The researchers at the Prakash Lab at Stanford University have been studying the mysterious multicellular organism, Trichoplax, for the past seven years. Trichoplax, a species of placozoa, is the simplest known animal and lacks a nervous system, making it a living fossil from a critical time in life's evolution. Despite its simplicity, Trichoplax exhibits complex behaviors, such as movement, food finding, and reproduction.
The researchers discovered that Trichoplax's cells, called cilia, exhibit dynamics similar to those seen in individual neurons. When stimulated, a neuron executes a spike that passes information through the network. Similarly, in Trichoplax, a cilia cell transitions from a stall state to a walking state when it's pulled in the right direction.
The researchers also found that the cilia cells in Trichoplax synchronize their movement like a flock of birds, a phenomenon they described as "flocking dynamics". This coordinated activity is similar to a group of caster wheels attached by springs, where a force applied to the system will eventually reorient each individual wheel so that they all point in the same direction.
The researchers concluded that basic mechanics could give rise to the complex behavior we normally associate with brains. The observation of Trichoplax's ciliary flocking suggests that mechanical systems could be intelligent, capable of seeking out food, coming to consensus across many cells, and keeping an organism alive as a whole instead of just its individual parts. This discovery may have set the stage for the rise of animals with nervous systems by embodying simple mechanics that work together to produce complexity.
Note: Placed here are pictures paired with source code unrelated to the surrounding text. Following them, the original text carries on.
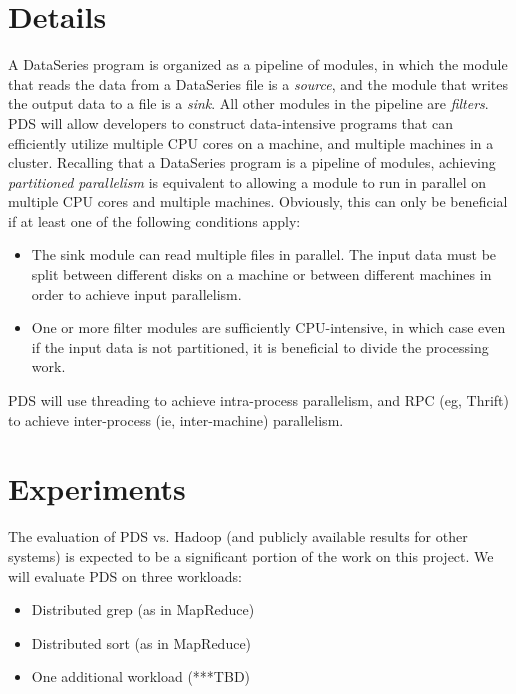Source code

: \documentclass{acm_proc_article-sp}
\begin{document}
\section{Details}
A DataSeries program is organized as a pipeline of modules, in which the module that reads the data from a DataSeries file is a \emph{source}, and the module that writes the output data to a file is a \emph{sink}. All other modules in the pipeline are \emph{filters}.
PDS will allow developers to construct data-intensive programs that can efficiently utilize multiple CPU cores on a machine, and multiple machines in a cluster. Recalling that a DataSeries program is a pipeline of modules, achieving \emph{partitioned parallelism} \cite{paralleldatabases} is equivalent to allowing a module to run in parallel on multiple CPU cores and multiple machines. Obviously, this can only be beneficial if at least one of the following conditions apply:
\begin{itemize}
\item The sink module can read multiple files in parallel. The input data must be split between different disks on a machine or between different machines in order to achieve input parallelism.
\item One or more filter modules are sufficiently CPU-intensive, in which case even if the input data is not partitioned, it is beneficial to divide the processing work.
\end{itemize}
PDS will use threading to achieve intra-process parallelism, and RPC (eg, Thrift) to achieve inter-process (ie, inter-machine) parallelism.
\section{Experiments}
The evaluation of PDS vs. Hadoop (and publicly available results for other systems) is expected to be a significant portion of the work on this project. We will evaluate PDS on three workloads:
\begin{itemize}
\item Distributed grep (as in MapReduce)
\item Distributed sort (as in MapReduce)
\item One additional workload (***TBD)
\end{itemize}
\end{document}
1. Researchers at the Prakash Lab at Stanford University have been studying trichoplax, a tiny and mysterious multicellular organism, for the past seven years.
2. Trichoplax is a species of placozoa, the simplest animals at the base of the tree of life.
3. Trichoplax does not have a nervous system, making it a living fossil from a critical time in life's evolution.
4. When researchers observe trichoplax under a microscope, they are shocked to see its millions of cells engaged in complex activity.
5. Trichoplax is able to coordinate its movement, strategize how to find food, and even reproduce by ripping itself in two.
6. The question arises: how can trichoplax exhibit these complex behaviors without a brain to call the shots?
7. The answer to this question could shed light on the origins of the nervous system.
8. Traditionally, when you think about intelligence, you think of the brain. Trichoplax stretches this intuition.
9. Researchers are trying to understand the simple mechanics of the trichoplax, starting with the tiny waving filaments called cilia.
10. The Prakash Lab discovered that trichoplax does not swim; it actually walks.
11. The researchers designed a mathematical model to measure the orientation, height, and beat frequency of each individual psyllium as it balanced torque from its neighboring cells with the force of its attachment to the surface below.
12. The result was a regular pattern of locomotion that the researchers called walking.
13. As the cilia walked, they exhibited dynamics similar to those seen in individual neurons when you stimulate the neuron with a voltage.
14. The cilia cells coordinated their movement in a way that was surprising and surreal, like a flock of birds.
15. The researchers found that individual cells could self-assemble into collective systems capable of a wide range of behaviors, including some that allowed them to be responsive to their environment.
16. The observation of trichoplax's ciliary flocking brought to the fore the idea that mechanical systems could somehow be intelligent.
17. Trichoplax may have set the stage for the rise of animals with nervous systems by taking an important first step: embodying simple mechanics that work together to produce complexity.
18. One of the implications of the research is that it has pulled us in new directions as we think about computation and intelligence in physical matter.
19. The researchers are now interested in making soft robotic self-oscillators, caster robots that come to consensus and work together, and predictive machines.